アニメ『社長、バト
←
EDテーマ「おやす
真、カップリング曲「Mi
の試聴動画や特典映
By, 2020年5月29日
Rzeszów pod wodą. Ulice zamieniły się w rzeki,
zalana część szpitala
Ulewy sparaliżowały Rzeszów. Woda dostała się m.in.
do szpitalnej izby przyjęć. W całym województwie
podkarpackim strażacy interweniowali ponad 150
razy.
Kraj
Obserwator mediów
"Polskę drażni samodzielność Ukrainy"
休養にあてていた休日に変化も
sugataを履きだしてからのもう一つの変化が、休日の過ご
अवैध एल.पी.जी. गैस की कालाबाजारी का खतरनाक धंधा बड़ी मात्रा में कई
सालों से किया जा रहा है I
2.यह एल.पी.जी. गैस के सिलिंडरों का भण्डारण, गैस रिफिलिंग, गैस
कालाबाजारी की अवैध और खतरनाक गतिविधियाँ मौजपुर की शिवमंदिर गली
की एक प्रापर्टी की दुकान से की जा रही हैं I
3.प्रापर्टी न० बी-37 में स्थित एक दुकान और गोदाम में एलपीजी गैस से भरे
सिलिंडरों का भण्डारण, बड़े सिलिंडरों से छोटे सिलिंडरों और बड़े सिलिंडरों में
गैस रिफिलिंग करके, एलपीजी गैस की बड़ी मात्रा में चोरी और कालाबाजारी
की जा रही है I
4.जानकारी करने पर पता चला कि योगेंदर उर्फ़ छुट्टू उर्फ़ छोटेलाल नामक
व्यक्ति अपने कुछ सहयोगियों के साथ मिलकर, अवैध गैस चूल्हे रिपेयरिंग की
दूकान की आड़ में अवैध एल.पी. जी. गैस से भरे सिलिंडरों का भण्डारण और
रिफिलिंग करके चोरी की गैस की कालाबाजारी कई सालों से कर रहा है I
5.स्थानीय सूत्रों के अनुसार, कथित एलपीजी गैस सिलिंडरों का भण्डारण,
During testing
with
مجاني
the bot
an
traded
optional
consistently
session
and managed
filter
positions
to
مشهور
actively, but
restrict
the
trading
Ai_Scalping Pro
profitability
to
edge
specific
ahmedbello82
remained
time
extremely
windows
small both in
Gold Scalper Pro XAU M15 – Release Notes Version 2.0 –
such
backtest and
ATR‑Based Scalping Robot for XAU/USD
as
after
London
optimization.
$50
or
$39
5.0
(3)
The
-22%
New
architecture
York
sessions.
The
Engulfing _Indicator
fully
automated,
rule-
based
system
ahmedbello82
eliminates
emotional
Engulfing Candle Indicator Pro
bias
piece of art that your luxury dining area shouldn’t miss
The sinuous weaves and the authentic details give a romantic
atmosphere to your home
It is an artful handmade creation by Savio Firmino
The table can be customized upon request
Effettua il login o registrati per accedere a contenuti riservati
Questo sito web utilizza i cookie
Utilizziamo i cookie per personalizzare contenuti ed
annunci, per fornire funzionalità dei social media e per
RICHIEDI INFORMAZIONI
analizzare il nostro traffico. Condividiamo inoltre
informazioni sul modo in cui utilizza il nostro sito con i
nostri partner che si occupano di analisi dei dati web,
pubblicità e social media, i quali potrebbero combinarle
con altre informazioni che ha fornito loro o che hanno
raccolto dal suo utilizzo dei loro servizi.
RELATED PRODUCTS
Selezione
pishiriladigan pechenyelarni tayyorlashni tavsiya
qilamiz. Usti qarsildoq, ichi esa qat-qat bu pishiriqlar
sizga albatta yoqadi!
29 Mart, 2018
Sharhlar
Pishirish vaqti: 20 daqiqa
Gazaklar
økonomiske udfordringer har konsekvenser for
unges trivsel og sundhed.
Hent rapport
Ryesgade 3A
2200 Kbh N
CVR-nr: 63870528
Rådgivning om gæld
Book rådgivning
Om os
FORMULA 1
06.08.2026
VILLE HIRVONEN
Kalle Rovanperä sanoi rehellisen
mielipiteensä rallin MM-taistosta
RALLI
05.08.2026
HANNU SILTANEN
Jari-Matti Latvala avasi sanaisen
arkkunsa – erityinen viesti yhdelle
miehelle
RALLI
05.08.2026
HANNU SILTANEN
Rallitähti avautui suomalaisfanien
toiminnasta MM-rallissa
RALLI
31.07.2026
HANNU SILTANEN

* * *

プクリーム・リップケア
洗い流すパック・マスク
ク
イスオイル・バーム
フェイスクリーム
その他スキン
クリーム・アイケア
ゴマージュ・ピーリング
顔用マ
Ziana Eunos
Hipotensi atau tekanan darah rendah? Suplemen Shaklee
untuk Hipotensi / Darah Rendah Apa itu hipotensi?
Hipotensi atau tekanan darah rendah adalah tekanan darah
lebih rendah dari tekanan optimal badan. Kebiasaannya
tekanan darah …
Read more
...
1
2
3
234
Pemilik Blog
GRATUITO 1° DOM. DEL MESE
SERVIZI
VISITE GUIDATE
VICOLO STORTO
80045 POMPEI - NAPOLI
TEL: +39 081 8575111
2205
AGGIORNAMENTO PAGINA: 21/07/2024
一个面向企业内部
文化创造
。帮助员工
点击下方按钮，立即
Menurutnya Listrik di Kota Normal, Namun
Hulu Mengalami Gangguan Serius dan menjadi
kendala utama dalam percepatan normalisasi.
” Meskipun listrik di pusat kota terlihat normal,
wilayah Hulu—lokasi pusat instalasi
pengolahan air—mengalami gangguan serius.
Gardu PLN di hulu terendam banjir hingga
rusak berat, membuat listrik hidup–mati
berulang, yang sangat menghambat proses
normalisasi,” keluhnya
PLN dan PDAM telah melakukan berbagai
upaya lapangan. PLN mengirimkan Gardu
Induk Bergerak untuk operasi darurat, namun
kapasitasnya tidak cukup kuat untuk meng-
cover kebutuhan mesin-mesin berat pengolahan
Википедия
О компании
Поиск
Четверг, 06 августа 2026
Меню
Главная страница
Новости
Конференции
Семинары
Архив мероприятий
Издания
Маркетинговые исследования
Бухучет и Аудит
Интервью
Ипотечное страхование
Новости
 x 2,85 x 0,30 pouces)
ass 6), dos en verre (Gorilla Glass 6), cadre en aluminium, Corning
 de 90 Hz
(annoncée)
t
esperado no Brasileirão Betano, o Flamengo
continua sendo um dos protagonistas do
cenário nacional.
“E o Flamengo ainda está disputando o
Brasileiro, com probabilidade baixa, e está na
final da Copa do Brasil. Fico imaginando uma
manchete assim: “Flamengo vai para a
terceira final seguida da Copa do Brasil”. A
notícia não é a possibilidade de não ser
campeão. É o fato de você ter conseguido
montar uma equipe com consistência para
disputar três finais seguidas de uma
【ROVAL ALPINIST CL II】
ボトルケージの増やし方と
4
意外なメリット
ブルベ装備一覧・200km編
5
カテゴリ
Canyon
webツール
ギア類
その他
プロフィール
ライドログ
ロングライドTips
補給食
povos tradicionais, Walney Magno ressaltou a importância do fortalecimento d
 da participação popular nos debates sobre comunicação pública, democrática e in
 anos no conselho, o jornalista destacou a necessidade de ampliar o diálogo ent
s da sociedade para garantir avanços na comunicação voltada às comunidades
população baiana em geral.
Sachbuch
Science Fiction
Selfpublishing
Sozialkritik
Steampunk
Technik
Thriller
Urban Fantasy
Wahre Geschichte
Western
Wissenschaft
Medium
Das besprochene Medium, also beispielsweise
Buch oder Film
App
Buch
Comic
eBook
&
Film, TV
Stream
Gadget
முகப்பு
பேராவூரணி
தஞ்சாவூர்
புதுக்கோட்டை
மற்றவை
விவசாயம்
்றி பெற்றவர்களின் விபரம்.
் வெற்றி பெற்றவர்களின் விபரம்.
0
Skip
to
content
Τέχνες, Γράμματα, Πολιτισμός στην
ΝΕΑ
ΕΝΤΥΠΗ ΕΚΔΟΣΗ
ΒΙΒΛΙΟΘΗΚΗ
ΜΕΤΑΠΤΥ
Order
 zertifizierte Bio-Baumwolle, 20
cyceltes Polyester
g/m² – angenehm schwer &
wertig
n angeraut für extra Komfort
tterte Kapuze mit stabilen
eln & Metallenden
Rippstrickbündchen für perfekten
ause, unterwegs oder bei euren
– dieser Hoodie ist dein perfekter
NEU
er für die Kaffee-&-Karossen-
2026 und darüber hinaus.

* * *

Among the entries above, copy exactly only the lines starting with the one containing "Engulfing _Indicator" and going through the one containing "analizzare il nostro", both ends included.

TASK RESPONSE =>
Engulfing _Indicator
fully
automated,
rule-
based
system
ahmedbello82
eliminates
emotional
Engulfing Candle Indicator Pro
bias
piece of art that your luxury dining area shouldn’t miss
The sinuous weaves and the authentic details give a romantic
atmosphere to your home
It is an artful handmade creation by Savio Firmino
The table can be customized upon request
Effettua il login o registrati per accedere a contenuti riservati
Questo sito web utilizza i cookie
Utilizziamo i cookie per personalizzare contenuti ed
annunci, per fornire funzionalità dei social media e per
RICHIEDI INFORMAZIONI
analizzare il nostro traffico. Condividiamo inoltre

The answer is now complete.